The Role of the Certifying Practitioner 🩺

The DTC application (Form T2201) must be certified by a qualified medical practitioner. For ADHD claims involving mental functions, eligible certifiers include:

Practitioner TypeCan Certify Mental Functions?
Family physicianYes
PsychiatristYes
PsychologistYes
Nurse practitionerYes
NeurologistYes (where relevant)

The certifier must describe how ADHD restricts the patient's ability to perform daily mental functions, not simply confirm the diagnosis exists. The quality and specificity of this documentation is one of the most significant factors in whether the CRA approves or denies the claim.

Vague language like "patient has ADHD and struggles at work" is unlikely to meet the standard. Detailed descriptions of how long it takes the individual to complete basic tasks, how often they require prompting, and the functional impact of their symptoms carry far more weight.

Co-Occurring Conditions Can Strengthen a Claim

ADHD rarely travels alone. Many people with ADHD also live with anxiety disorders, depression, learning disabilities, or autism spectrum conditions. When multiple diagnoses each contribute to functional impairment, the cumulative effect can meet the DTC threshold even when no single diagnosis would on its own.

The CRA does allow for cumulative restrictions to be considered. This means a practitioner can document that the combined impact of several conditions — each moderate on its own — creates a marked restriction overall.

Age and the DTC: Children vs. Adults

ADHD is one of the more commonly approved DTC conditions in children, particularly when the condition is severe and well-documented. For minors, the functional standard is applied relative to age-appropriate development. A child significantly behind developmental peers in self-regulation, attention, and adaptive behavior may meet the threshold more readily.

For adults with ADHD, the bar is the same legally, but the practical challenge is that many adults have developed compensatory strategies over time. The CRA evaluates function as it actually exists — if someone has adapted in ways that reduce visible impairment, documentation must still reflect the underlying functional restriction and the significant effort required to maintain that functioning. ⚠️

What the CRA Actually Reviews

When the T2201 is submitted, a CRA adjudicator reviews:

  • Whether the condition meets the definition of a prolonged impairment
  • Whether the described restrictions meet the "markedly restricted" standard
  • Whether the certifying practitioner's descriptions are specific and credible
  • Whether additional information is needed (the CRA can and does follow up)

The CRA may approve, deny, or request clarification. If denied, there is a formal objection process available — it does not end at the initial decision.
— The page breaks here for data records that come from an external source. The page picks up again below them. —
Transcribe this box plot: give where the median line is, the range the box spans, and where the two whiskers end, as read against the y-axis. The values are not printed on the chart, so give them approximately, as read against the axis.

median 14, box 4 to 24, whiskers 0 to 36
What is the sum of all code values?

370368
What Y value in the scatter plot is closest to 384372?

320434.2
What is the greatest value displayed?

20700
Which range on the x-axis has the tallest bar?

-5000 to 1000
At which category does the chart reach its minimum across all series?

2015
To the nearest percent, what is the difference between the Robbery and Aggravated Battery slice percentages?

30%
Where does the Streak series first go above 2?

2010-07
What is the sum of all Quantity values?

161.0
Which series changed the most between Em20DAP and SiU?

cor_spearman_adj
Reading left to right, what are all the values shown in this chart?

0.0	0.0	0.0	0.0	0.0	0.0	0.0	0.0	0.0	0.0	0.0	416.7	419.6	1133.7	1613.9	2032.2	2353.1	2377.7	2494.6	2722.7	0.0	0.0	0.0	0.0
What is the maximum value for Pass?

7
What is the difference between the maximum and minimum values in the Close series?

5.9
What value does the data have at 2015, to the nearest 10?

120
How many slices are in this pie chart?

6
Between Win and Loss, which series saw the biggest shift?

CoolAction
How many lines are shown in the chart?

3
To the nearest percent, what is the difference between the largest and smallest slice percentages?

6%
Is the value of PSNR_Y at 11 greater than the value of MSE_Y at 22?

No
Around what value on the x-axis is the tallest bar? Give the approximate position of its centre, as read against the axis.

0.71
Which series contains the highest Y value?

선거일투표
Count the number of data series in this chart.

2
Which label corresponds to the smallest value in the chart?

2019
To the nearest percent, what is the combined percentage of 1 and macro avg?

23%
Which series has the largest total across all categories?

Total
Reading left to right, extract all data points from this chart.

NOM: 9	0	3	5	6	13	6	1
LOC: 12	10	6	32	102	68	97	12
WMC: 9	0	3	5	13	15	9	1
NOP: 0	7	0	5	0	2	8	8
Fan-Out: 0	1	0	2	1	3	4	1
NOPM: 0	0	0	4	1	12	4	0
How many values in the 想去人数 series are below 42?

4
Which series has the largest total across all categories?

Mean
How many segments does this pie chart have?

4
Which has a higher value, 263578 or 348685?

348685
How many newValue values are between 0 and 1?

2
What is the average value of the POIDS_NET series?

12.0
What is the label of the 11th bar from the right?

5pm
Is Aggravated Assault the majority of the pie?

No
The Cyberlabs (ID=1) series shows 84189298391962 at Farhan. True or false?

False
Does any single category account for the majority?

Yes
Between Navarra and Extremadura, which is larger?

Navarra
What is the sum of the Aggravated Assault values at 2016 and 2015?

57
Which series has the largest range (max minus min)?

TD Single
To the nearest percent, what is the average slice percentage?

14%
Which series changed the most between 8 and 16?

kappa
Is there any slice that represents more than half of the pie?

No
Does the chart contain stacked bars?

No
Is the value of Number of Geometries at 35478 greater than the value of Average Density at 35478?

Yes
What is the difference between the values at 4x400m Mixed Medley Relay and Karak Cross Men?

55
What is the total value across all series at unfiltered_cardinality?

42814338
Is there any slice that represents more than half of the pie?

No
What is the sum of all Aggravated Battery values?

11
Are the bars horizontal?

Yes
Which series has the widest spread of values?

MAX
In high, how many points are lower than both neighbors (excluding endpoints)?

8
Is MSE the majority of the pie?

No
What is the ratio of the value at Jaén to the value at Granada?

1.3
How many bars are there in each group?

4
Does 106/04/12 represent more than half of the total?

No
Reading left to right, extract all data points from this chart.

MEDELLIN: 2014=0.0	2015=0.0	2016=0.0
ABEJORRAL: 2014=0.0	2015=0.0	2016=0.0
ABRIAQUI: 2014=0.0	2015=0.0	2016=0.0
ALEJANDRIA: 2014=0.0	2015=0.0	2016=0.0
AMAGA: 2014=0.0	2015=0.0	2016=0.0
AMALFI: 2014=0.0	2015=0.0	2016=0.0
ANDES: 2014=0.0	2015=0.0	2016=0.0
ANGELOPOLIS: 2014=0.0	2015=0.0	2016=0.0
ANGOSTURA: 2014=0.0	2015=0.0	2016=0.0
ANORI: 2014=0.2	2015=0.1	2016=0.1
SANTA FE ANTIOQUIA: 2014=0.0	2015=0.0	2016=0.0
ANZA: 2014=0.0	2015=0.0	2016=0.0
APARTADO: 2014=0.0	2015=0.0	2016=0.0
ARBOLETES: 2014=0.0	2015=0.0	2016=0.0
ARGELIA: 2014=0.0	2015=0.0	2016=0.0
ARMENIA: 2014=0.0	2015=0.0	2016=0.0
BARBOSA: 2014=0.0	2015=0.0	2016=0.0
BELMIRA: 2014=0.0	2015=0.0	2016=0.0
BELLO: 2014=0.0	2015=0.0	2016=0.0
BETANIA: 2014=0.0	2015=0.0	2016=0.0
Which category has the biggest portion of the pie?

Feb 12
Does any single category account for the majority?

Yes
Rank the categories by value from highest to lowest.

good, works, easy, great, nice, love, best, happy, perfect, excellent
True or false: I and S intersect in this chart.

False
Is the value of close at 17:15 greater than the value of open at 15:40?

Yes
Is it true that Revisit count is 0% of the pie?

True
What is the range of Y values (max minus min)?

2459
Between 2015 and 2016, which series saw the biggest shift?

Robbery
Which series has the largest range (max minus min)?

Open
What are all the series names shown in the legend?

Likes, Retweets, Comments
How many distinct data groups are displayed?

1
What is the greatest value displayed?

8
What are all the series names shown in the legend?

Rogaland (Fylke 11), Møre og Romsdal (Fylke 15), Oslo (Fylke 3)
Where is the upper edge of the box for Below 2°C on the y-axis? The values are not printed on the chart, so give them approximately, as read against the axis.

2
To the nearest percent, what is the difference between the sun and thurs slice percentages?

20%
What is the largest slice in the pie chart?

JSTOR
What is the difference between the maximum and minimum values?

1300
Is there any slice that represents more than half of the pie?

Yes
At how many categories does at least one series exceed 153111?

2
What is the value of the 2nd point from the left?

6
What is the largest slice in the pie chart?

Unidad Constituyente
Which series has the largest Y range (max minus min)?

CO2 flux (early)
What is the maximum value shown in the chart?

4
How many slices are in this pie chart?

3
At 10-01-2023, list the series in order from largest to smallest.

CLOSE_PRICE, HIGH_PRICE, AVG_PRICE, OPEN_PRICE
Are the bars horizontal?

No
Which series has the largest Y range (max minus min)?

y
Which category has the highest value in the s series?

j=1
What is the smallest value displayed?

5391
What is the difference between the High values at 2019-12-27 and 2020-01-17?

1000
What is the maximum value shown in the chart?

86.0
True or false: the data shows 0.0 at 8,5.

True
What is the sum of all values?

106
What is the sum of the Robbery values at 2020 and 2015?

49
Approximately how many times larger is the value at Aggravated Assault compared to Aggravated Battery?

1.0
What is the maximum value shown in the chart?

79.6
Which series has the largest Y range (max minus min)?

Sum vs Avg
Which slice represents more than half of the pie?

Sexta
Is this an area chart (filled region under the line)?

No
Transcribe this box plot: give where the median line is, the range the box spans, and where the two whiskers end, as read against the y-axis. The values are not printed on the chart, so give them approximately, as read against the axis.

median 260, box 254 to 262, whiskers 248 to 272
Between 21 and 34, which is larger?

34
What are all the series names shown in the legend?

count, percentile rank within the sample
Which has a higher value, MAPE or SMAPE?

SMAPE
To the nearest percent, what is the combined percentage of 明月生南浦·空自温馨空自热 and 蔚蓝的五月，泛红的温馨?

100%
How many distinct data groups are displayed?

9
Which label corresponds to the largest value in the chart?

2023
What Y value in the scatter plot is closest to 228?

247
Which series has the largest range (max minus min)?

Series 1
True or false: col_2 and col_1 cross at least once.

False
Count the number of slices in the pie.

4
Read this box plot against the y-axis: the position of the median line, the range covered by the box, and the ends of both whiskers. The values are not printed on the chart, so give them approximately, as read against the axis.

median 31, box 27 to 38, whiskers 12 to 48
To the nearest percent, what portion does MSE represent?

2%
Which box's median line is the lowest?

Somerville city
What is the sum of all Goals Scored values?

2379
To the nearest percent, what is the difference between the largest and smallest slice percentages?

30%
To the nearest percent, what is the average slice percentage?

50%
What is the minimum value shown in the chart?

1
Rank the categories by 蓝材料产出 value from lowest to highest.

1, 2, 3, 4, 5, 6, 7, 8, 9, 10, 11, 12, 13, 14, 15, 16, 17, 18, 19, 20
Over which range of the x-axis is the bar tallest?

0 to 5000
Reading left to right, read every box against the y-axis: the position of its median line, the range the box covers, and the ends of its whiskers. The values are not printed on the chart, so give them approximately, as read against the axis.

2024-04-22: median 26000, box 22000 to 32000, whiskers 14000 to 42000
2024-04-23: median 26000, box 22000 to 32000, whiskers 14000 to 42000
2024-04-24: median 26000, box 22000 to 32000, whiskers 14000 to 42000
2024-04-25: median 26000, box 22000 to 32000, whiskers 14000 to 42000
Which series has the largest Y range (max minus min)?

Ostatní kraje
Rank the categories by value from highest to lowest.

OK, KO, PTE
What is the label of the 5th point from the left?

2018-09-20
Where Individual Circumstances Become the Deciding Factor

The DTC is not an automatic benefit attached to an ADHD diagnosis. The outcome for any given person depends on how their specific symptoms present, how thoroughly their medical practitioner documents those symptoms, whether co-occurring conditions are factored in, the individual's age, and how their functional limitations are described relative to the CRA's standards.

Two people with the same diagnosis can receive opposite outcomes — not because one is "more disabled" in a general sense, but because the documentation, the practitioner's framing, and the functional picture presented to the CRA differed significantly.

That gap — between understanding how the DTC works and knowing how it applies to your own situation — is exactly where the details of your medical history and your practitioner's documentation become everything.